Open appropriately for a clinic follow-up rather than reusing a generic memorised introduction, since the patient is already known to the service. Acknowledge why they have come and check how they are feeling about it before launching into the result. Start gathering information with one open question about their routine rather than advising. Signpost what the consultation will cover so it feels organised. Resist the urge to deliver the lifestyle advice early, the patient has not been heard yet and will disengage if you lecture.
How do I handle a patient who just wants a tablet and no lifestyle change?
Do not argue or repeat the facts louder. Acknowledge the constraint behind the request, usually time and a busy job, in their own words. Explain in plain language why medication works better alongside lifestyle change without lecturing. Ask permission before advising, then offer one small change that fits their life rather than a full programme. Check what they would actually be willing to try and build the plan from that. Resistance handled this way lifts your incorporating-the-patient's-perspective score, the same resistance steamrolled drops it.
What does a strong band B answer sound like in this scenario?

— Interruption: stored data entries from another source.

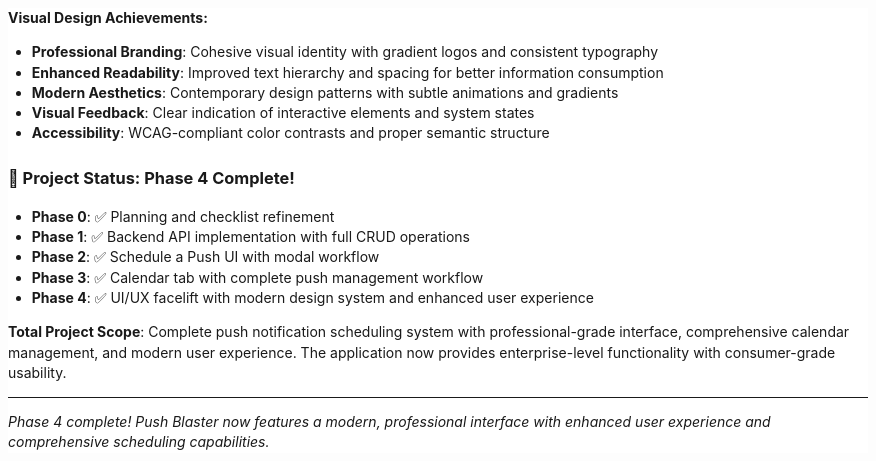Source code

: **Visual Design Achievements:**
- **Professional Branding**: Cohesive visual identity with gradient logos and consistent typography
- **Enhanced Readability**: Improved text hierarchy and spacing for better information consumption
- **Modern Aesthetics**: Contemporary design patterns with subtle animations and gradients
- **Visual Feedback**: Clear indication of interactive elements and system states
- **Accessibility**: WCAG-compliant color contrasts and proper semantic structure

### 🚀 Project Status: Phase 4 Complete!
- **Phase 0**: ✅ Planning and checklist refinement
- **Phase 1**: ✅ Backend API implementation with full CRUD operations
- **Phase 2**: ✅ Schedule a Push UI with modal workflow
- **Phase 3**: ✅ Calendar tab with complete push management workflow
- **Phase 4**: ✅ UI/UX facelift with modern design system and enhanced user experience

**Total Project Scope**: Complete push notification scheduling system with professional-grade interface, comprehensive calendar management, and modern user experience. The application now provides enterprise-level functionality with consumer-grade usability.

---

*Phase 4 complete! Push Blaster now features a modern, professional interface with enhanced user experience and comprehensive scheduling capabilities.*
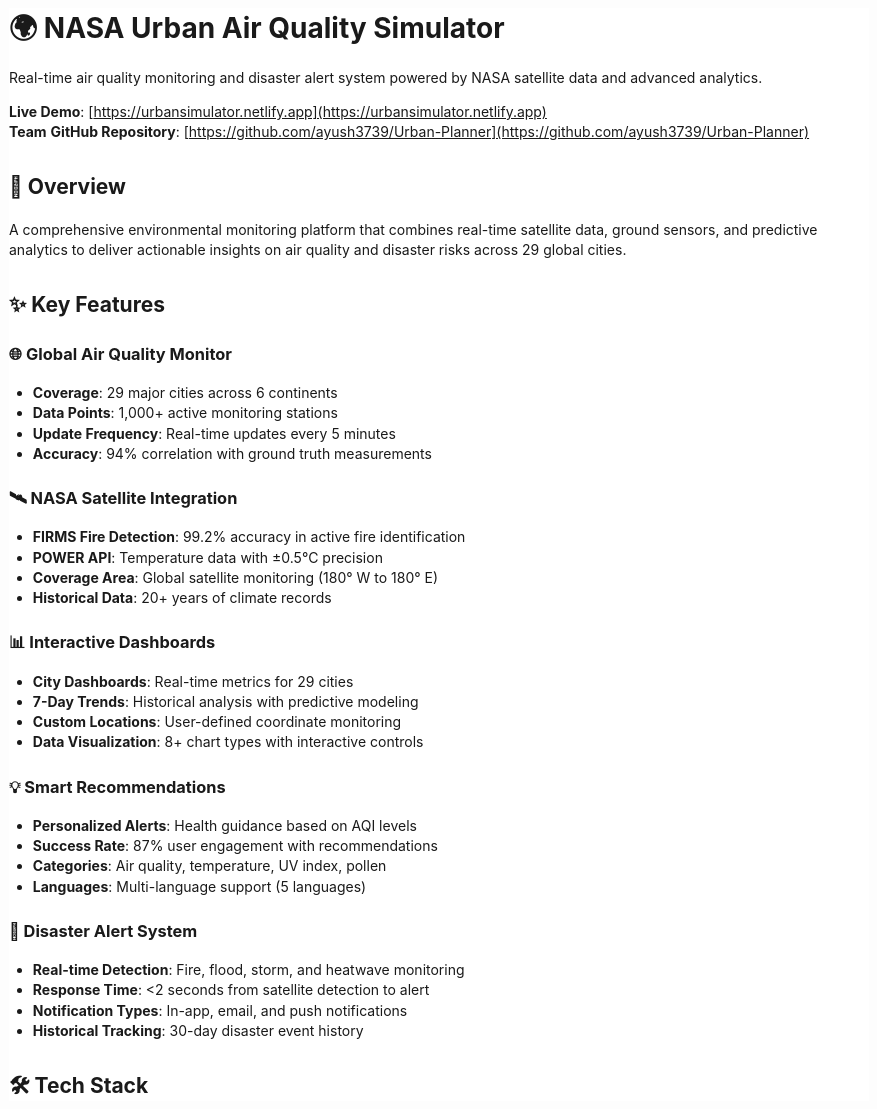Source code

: # 🌍 NASA Urban Air Quality Simulator

Real-time air quality monitoring and disaster alert system powered by NASA satellite data and advanced analytics.

**Live Demo**: [https://urbansimulator.netlify.app](https://urbansimulator.netlify.app)  
**Team**
**GitHub Repository**: [https://github.com/ayush3739/Urban-Planner](https://github.com/ayush3739/Urban-Planner)

## 🎯 Overview

A comprehensive environmental monitoring platform that combines real-time satellite data, ground sensors, and predictive analytics to deliver actionable insights on air quality and disaster risks across 29 global cities.

## ✨ Key Features

### 🌐 Global Air Quality Monitor
- **Coverage**: 29 major cities across 6 continents
- **Data Points**: 1,000+ active monitoring stations
- **Update Frequency**: Real-time updates every 5 minutes
- **Accuracy**: 94% correlation with ground truth measurements

### 🛰️ NASA Satellite Integration
- **FIRMS Fire Detection**: 99.2% accuracy in active fire identification
- **POWER API**: Temperature data with ±0.5°C precision
- **Coverage Area**: Global satellite monitoring (180° W to 180° E)
- **Historical Data**: 20+ years of climate records

### 📊 Interactive Dashboards
- **City Dashboards**: Real-time metrics for 29 cities
- **7-Day Trends**: Historical analysis with predictive modeling
- **Custom Locations**: User-defined coordinate monitoring
- **Data Visualization**: 8+ chart types with interactive controls

### 💡 Smart Recommendations
- **Personalized Alerts**: Health guidance based on AQI levels
- **Success Rate**: 87% user engagement with recommendations
- **Categories**: Air quality, temperature, UV index, pollen
- **Languages**: Multi-language support (5 languages)

### 🚨 Disaster Alert System
- **Real-time Detection**: Fire, flood, storm, and heatwave monitoring
- **Response Time**: <2 seconds from satellite detection to alert
- **Notification Types**: In-app, email, and push notifications
- **Historical Tracking**: 30-day disaster event history

## 🛠️ Tech Stack
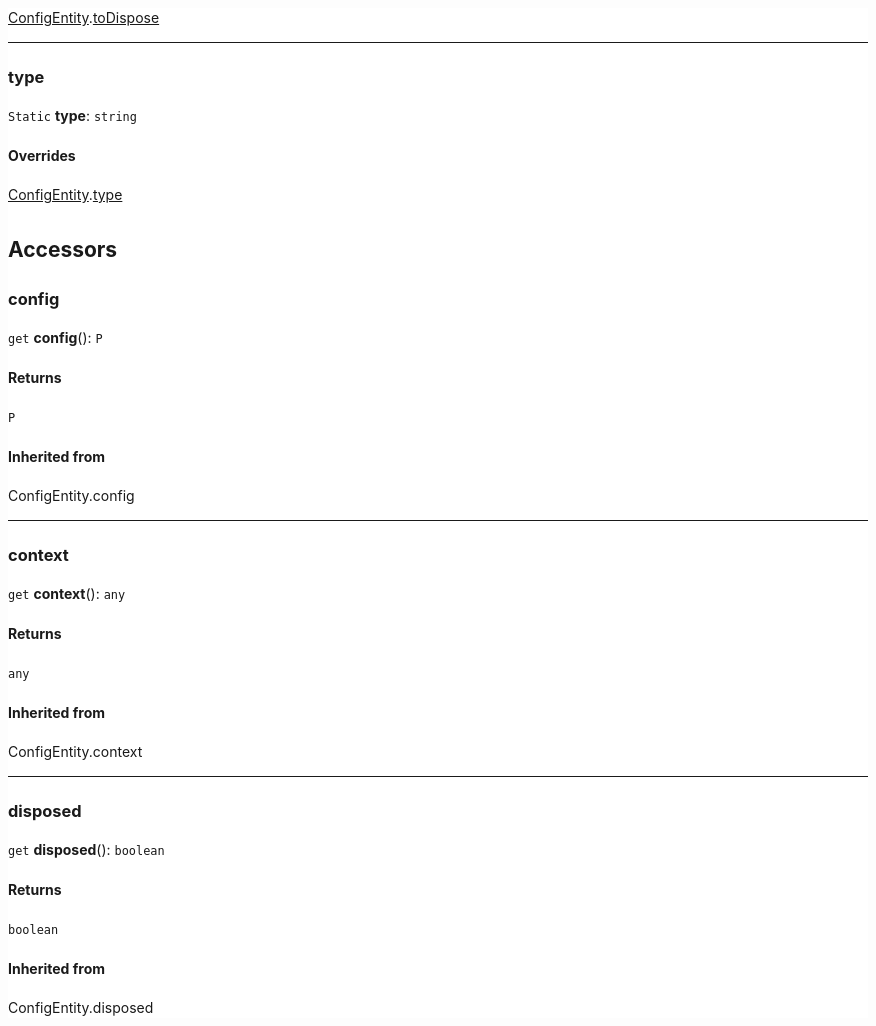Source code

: [ConfigEntity](/en/auto-docs/editor/classes/ConfigEntity.md).[toDispose](/en/auto-docs/editor/classes/ConfigEntity.md#todispose)

***

### type

`Static` **type**: `string`

#### Overrides

[ConfigEntity](/en/auto-docs/editor/classes/ConfigEntity.md).[type](/en/auto-docs/editor/classes/ConfigEntity.md#type)

## Accessors

### config

`get` **config**(): `P`

#### Returns

`P`

#### Inherited from

ConfigEntity.config

***

### context

`get` **context**(): `any`

#### Returns

`any`

#### Inherited from

ConfigEntity.context

***

### disposed

`get` **disposed**(): `boolean`

#### Returns

`boolean`

#### Inherited from

ConfigEntity.disposed
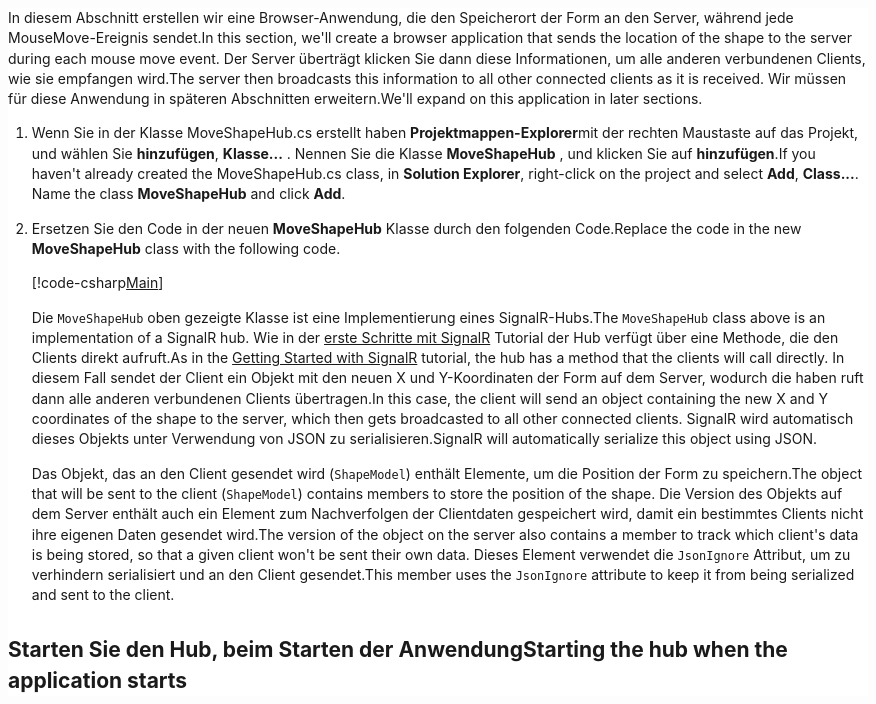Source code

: <span data-ttu-id="aff03-172">In diesem Abschnitt erstellen wir eine Browser-Anwendung, die den Speicherort der Form an den Server, während jede MouseMove-Ereignis sendet.</span><span class="sxs-lookup"><span data-stu-id="aff03-172">In this section, we'll create a browser application that sends the location of the shape to the server during each mouse move event.</span></span> <span data-ttu-id="aff03-173">Der Server überträgt klicken Sie dann diese Informationen, um alle anderen verbundenen Clients, wie sie empfangen wird.</span><span class="sxs-lookup"><span data-stu-id="aff03-173">The server then broadcasts this information to all other connected clients as it is received.</span></span> <span data-ttu-id="aff03-174">Wir müssen für diese Anwendung in späteren Abschnitten erweitern.</span><span class="sxs-lookup"><span data-stu-id="aff03-174">We'll expand on this application in later sections.</span></span>

1. <span data-ttu-id="aff03-175">Wenn Sie in der Klasse MoveShapeHub.cs erstellt haben **Projektmappen-Explorer**mit der rechten Maustaste auf das Projekt, und wählen Sie **hinzufügen**, **Klasse...** . Nennen Sie die Klasse **MoveShapeHub** , und klicken Sie auf **hinzufügen**.</span><span class="sxs-lookup"><span data-stu-id="aff03-175">If you haven't already created the MoveShapeHub.cs class, in **Solution Explorer**, right-click on the project and select **Add**, **Class...**. Name the class **MoveShapeHub** and click **Add**.</span></span>
2. <span data-ttu-id="aff03-176">Ersetzen Sie den Code in der neuen **MoveShapeHub** Klasse durch den folgenden Code.</span><span class="sxs-lookup"><span data-stu-id="aff03-176">Replace the code in the new **MoveShapeHub** class with the following code.</span></span>

    [!code-csharp[Main](tutorial-high-frequency-realtime-with-signalr/samples/sample1.cs)]

    <span data-ttu-id="aff03-177">Die `MoveShapeHub` oben gezeigte Klasse ist eine Implementierung eines SignalR-Hubs.</span><span class="sxs-lookup"><span data-stu-id="aff03-177">The `MoveShapeHub` class above is an implementation of a SignalR hub.</span></span> <span data-ttu-id="aff03-178">Wie in der [erste Schritte mit SignalR](tutorial-getting-started-with-signalr.md) Tutorial der Hub verfügt über eine Methode, die den Clients direkt aufruft.</span><span class="sxs-lookup"><span data-stu-id="aff03-178">As in the [Getting Started with SignalR](tutorial-getting-started-with-signalr.md) tutorial, the hub has a method that the clients will call directly.</span></span> <span data-ttu-id="aff03-179">In diesem Fall sendet der Client ein Objekt mit den neuen X und Y-Koordinaten der Form auf dem Server, wodurch die haben ruft dann alle anderen verbundenen Clients übertragen.</span><span class="sxs-lookup"><span data-stu-id="aff03-179">In this case, the client will send an object containing the new X and Y coordinates of the shape to the server, which then gets broadcasted to all other connected clients.</span></span> <span data-ttu-id="aff03-180">SignalR wird automatisch dieses Objekts unter Verwendung von JSON zu serialisieren.</span><span class="sxs-lookup"><span data-stu-id="aff03-180">SignalR will automatically serialize this object using JSON.</span></span>

    <span data-ttu-id="aff03-181">Das Objekt, das an den Client gesendet wird (`ShapeModel`) enthält Elemente, um die Position der Form zu speichern.</span><span class="sxs-lookup"><span data-stu-id="aff03-181">The object that will be sent to the client (`ShapeModel`) contains members to store the position of the shape.</span></span> <span data-ttu-id="aff03-182">Die Version des Objekts auf dem Server enthält auch ein Element zum Nachverfolgen der Clientdaten gespeichert wird, damit ein bestimmtes Clients nicht ihre eigenen Daten gesendet wird.</span><span class="sxs-lookup"><span data-stu-id="aff03-182">The version of the object on the server also contains a member to track which client's data is being stored, so that a given client won't be sent their own data.</span></span> <span data-ttu-id="aff03-183">Dieses Element verwendet die `JsonIgnore` Attribut, um zu verhindern serialisiert und an den Client gesendet.</span><span class="sxs-lookup"><span data-stu-id="aff03-183">This member uses the `JsonIgnore` attribute to keep it from being serialized and sent to the client.</span></span>

<a id="startup2013"></a>
## <a name="starting-the-hub-when-the-application-starts"></a><span data-ttu-id="aff03-184">Starten Sie den Hub, beim Starten der Anwendung</span><span class="sxs-lookup"><span data-stu-id="aff03-184">Starting the hub when the application starts</span></span>
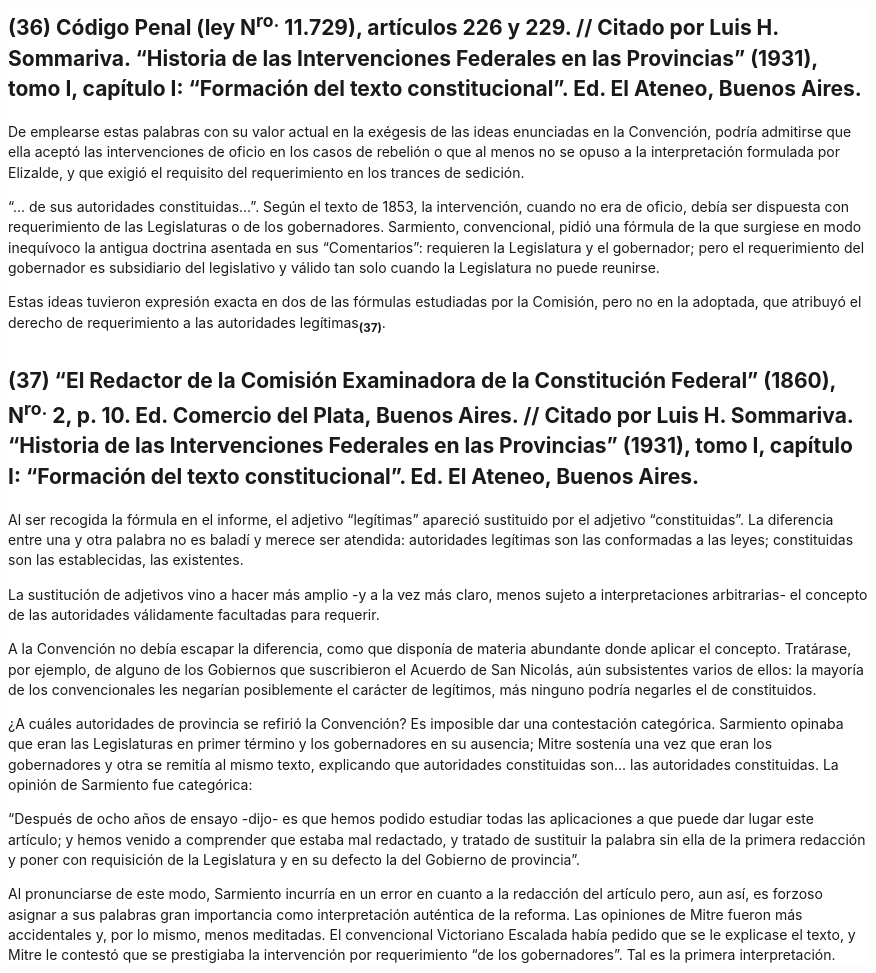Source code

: ## **(36) Código Penal (ley N<sup>ro.</sup> 11.729), artículos 226 y 229. // Citado por Luis H. Sommariva. “Historia de las Intervenciones Federales en las Provincias” (1931), tomo I, capítulo I: “Formación del texto constitucional”. Ed. El Ateneo, Buenos Aires.**

De emplearse estas palabras con su valor actual en la exégesis de las ideas enunciadas en la Convención, podría admitirse que ella aceptó las intervenciones de oficio en los casos de rebelión o que al menos no se opuso a la interpretación formulada por Elizalde, y que exigió el requisito del requerimiento en los trances de sedición.

“... de sus autoridades constituidas...”. Según el texto de 1853, la intervención, cuando no era de oficio, debía ser dispuesta con requerimiento de las Legislaturas o de los gobernadores. Sarmiento, convencional, pidió una fórmula de la que surgiese en modo inequívoco la antigua doctrina asentada en sus “Comentarios”: requieren la Legislatura y el gobernador; pero el requerimiento del gobernador es subsidiario del legislativo y válido tan solo cuando la Legislatura no puede reunirse.

Estas ideas tuvieron expresión exacta en dos de las fórmulas estudiadas por la Comisión, pero no en la adoptada, que atribuyó el derecho de requerimiento a las autoridades legítimas<sub><strong>(37)</strong></sub>.

## **(37) “El Redactor de la Comisión Examinadora de la Constitución Federal” (1860), N<sup>ro.</sup> 2, p. 10. Ed. Comercio del Plata, Buenos Aires. // Citado por Luis H. Sommariva. “Historia de las Intervenciones Federales en las Provincias” (1931), tomo I, capítulo I: “Formación del texto constitucional”. Ed. El Ateneo, Buenos Aires.**

Al ser recogida la fórmula en el informe, el adjetivo “legítimas” apareció sustituido por el adjetivo “constituidas”. La diferencia entre una y otra palabra no es baladí y merece ser atendida: autoridades legítimas son las conformadas a las leyes; constituidas son las establecidas, las existentes.

La sustitución de adjetivos vino a hacer más amplio -y a la vez más claro, menos sujeto a interpretaciones arbitrarias- el concepto de las autoridades válidamente facultadas para requerir.

A la Convención no debía escapar la diferencia, como que disponía de materia abundante donde aplicar el concepto. Tratárase, por ejemplo, de alguno de los Gobiernos que suscribieron el Acuerdo de San Nicolás, aún subsistentes varios de ellos: la mayoría de los convencionales les negarían posiblemente el carácter de legítimos, más ninguno podría negarles el de constituidos.

¿A cuáles autoridades de provincia se refirió la Convención? Es imposible dar una contestación categórica. Sarmiento opinaba que eran las Legislaturas en primer término y los gobernadores en su ausencia; Mitre sostenía una vez que eran los gobernadores y otra se remitía al mismo texto, explicando que autoridades constituidas son... las autoridades constituidas. La opinión de Sarmiento fue categórica:

“Después de ocho años de ensayo -dijo- es que hemos podido estudiar todas las aplicaciones a que puede dar lugar este artículo; y hemos venido a comprender que estaba mal redactado, y tratado de sustituir la palabra sin ella de la primera redacción y poner con requisición de la Legislatura y en su defecto la del Gobierno de provincia”.

Al pronunciarse de este modo, Sarmiento incurría en un error en cuanto a la redacción del artículo pero, aun así, es forzoso asignar a sus palabras gran importancia como interpretación auténtica de la reforma. Las opiniones de Mitre fueron más accidentales y, por lo mismo, menos meditadas. El convencional Victoriano Escalada había pedido que se le explicase el texto, y Mitre le contestó que se prestigiaba la intervención por requerimiento “de los gobernadores”. Tal es la primera interpretación.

It sounds like a calm, organised conversation rather than a speech. You hear plain language throughout, for example high blood pressure rather than hypertension, and the patient is asked questions before being advised. The nurse names what they will cover, checks understanding by asking the patient to say it back, and negotiates a small plan the patient agrees to. A band A performance also personalises the advice to the patient's actual life and surfaces their hidden worry with a gentle question.
Why does this scenario matter for Indian nurses going to the UK or Australia?
NMC in the UK and AHPRA in Australia both require OET grade B in all four sub-tests for registered nurse registration. Speaking is widely reported as one of the harder sub-tests for Indian nurses because clinical knowledge is strong but consultation-style empathy and lay-language explanation are under-practised. The fee in India is roughly thirty-two to thirty-four thousand rupees in 2026, so a failed attempt is expensive and delays migration. The hypertension lifestyle card is a documented recurring nurse role play, which makes it high-value practice.
How long is this practice round and how is it paced?
It runs to a natural end at around twelve to sixteen minutes, longer than a real five-minute exam role play so you can rehearse each phase under pressure and get probed on weak moves. The patient controls the pace of disclosure, so you cannot rush to the advice. Expect to be slowed down at the opening, at information gathering, and at the close until each phase has real substance. The point is to feel where you skip a step, not to race to the end.
Should I correct the patient if they say something medically wrong?
Yes, but the assessed skill is how you do it, not the correction itself. If the patient says feeling fine means it cannot be serious, do not dismiss it. Acknowledge that it is reasonable to think that, then explain in plain words why high blood pressure often has no symptoms and still does damage. Keep it short, check they have followed you, and return to a collaborative tone. A correction delivered as a lecture costs you more than the wrong belief did.